Here is a true-life story of a B2B Healthcare SaaS (software as a service) company with three sales teams over 18 months. 

The account management team – staffed with talent from hospital marketing departments, not software sales – closed 70% of the company’s recurring annual revenue through contract renewals. 

The business development team – staffed by several entrepreneurial company founders – helped close the remaining 30% of contract renewals and added 30% of non-recurring revenue in those 18 months. 

The new business sales team – staffed by top sales performers from other industries armed with warm leads from business development – closed exactly zero new customers in the same 18-month timeframe. 

The difference between these teams wasn’t sales skills or experience. The successful teams aligned their sales process with how their buyers wanted to buy the SaaS product. They adapted their sales process to align with each buyer to build relationships, earn trust, and move deals through an Agile Sales Pipeline. 

Let’s break down the Agile Sales Pipeline concept and how to align it with your buyer’s journey. 

What is an Agile Sales Pipeline? 

The Agile Sales Pipeline is an adaptive sales process that directly aligns with the way your customer wants to purchase your product or service. The number of steps in the process varies depending on the complexity of each deal. The flexibility to synchronize the Agile Sales Pipeline to the buyer’s journey empowers sales team members to iterate quickly, building relationships that identify and meet customer’s needs throughout the sales cycle. 

A recent Gartner study found that while there are six distinct phases of the typical B2B sales pipeline, the actual buyer’s journey looks more like a labyrinth than a straight line. Some buyers skip certain stages only to return to them out of order later. Others revisit phases in loops until they feel confident they are making the right decision. The amount of information available to the modern B2B customers allows many to make competitive comparisons without engaging sales teams until late in the process. The Agile Sales Pipeline will enable sales teams to apply the Agile Sales Mindset to the sales process, adapting it to each customer’s needs. 

How to Create an Agile Sales Pipeline  

Start with Discovery 

The Agile Sales Pipeline always starts with the Discovery phase. The Discovery phase allows sales team members to build a customer relationship through emotional intelligence, empathy, and respect. We learn about customer needs, pain points, their company’s decision-making structure, and their company’s procurement process through that relationship. It is impossible to adapt the Agile Sales Pipeline to the Buyer’s Journey without discovering what that journey is. 

Analyze Data from Your Existing Pipeline to Discover the Buyer’s Journey 

Next, gather any data you have from your CRM about the existing sales pipeline, including the time to complete each step, events that caused taking steps backward in the process, and win-loss reports. Analyze this data and identify any unnecessary steps or redundancies.

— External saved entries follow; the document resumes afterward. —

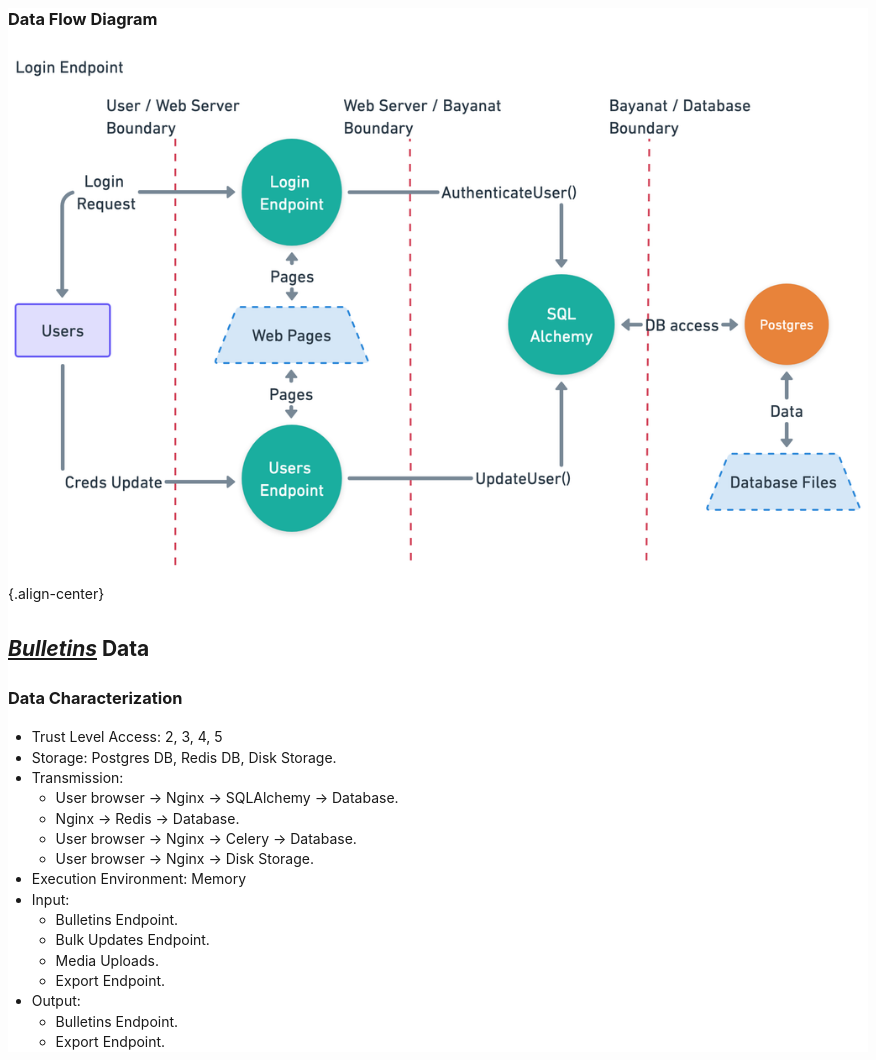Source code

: ### Data Flow Diagram

![login.png](./assets/threat-model//login.png){.align-center}

## [_Bulletins_](https://docs.bayanat.org/en/bulletin) Data 

### Data Characterization

-   Trust Level Access: 2, 3, 4, 5
-   Storage: Postgres DB, Redis DB, Disk Storage.
-   Transmission: 
    -   User browser -> Nginx -> SQLAlchemy -> Database.
    -   Nginx -> Redis -> Database.
    -   User browser -> Nginx -> Celery -> Database.
    -   User browser -> Nginx -> Disk Storage.
-   Execution Environment: Memory
-   Input:
    -   Bulletins Endpoint.
    -   Bulk Updates Endpoint.
    -   Media Uploads.
    -   Export Endpoint.
-   Output:
    -   Bulletins Endpoint.
    -   Export Endpoint.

Look for data pointing to pipeline steps that put extra strain on your sales team or customers. Identify situations where pipeline steps looped through regularly. Create user stories for each Buyer’s Journey scenario you uncover. 

Gather Feedback from the Sales Team 

It is also vital to meet with your sales team and get feedback. Ask your team members what is working best and what needs to change. What are they hearing from their customers and prospects saying about the sales process? Don’t worry about terminology or industry-specific items at this point. The end goal of this step is to create user stories that describe what sales professionals and customers experience and break your current pipeline down into its most simple form. 

Segment the Buyer’s Journey for Your Customers 

The fourth step is to review the buyer’s journey for all of the different customer segments you serve. For example, if you have both business and individual buyers, you will need a buyer’s journey for each. You may also have a different buyer’s journey, depending on the customer’s industry. Separate lines of business require unique Agile Sales Pipelines. Reviewing past deals is an excellent place to start, but you also need to speak directly with your customers. You can accomplish this through one-on-one meetings or focus groups. Use these collaborative conversations to create user stories to drive the creation of Agile Sales Pipelines. 

Compare Your Current Pipeline and the Buyer’s Journey 

The fifth step is to identify where the user stories you have gathered align with your current process. You will compare these with your existing pipeline to determine what is missing and where improvements are needed. The goal of this step is to uncover where the misalignments are in the two different processes. 

Create Your Agile Sales Pipeline 

The final step is to bring your findings from the above steps to create your Agile Sales Pipeline. It is helpful to remember that all documentation, measurement, reporting, and CRM workflow needs to have the flexibility and adaptiveness that Agile Sales Pipelines require. 

Closing 

Taking an agile approach to your sales pipeline by aligning it with your buyer’s journey has real benefits in the ever-changing competitive business environment. Quickly responding to a customer’s buyer journey is more crucial now than ever before to create long-standing relationships.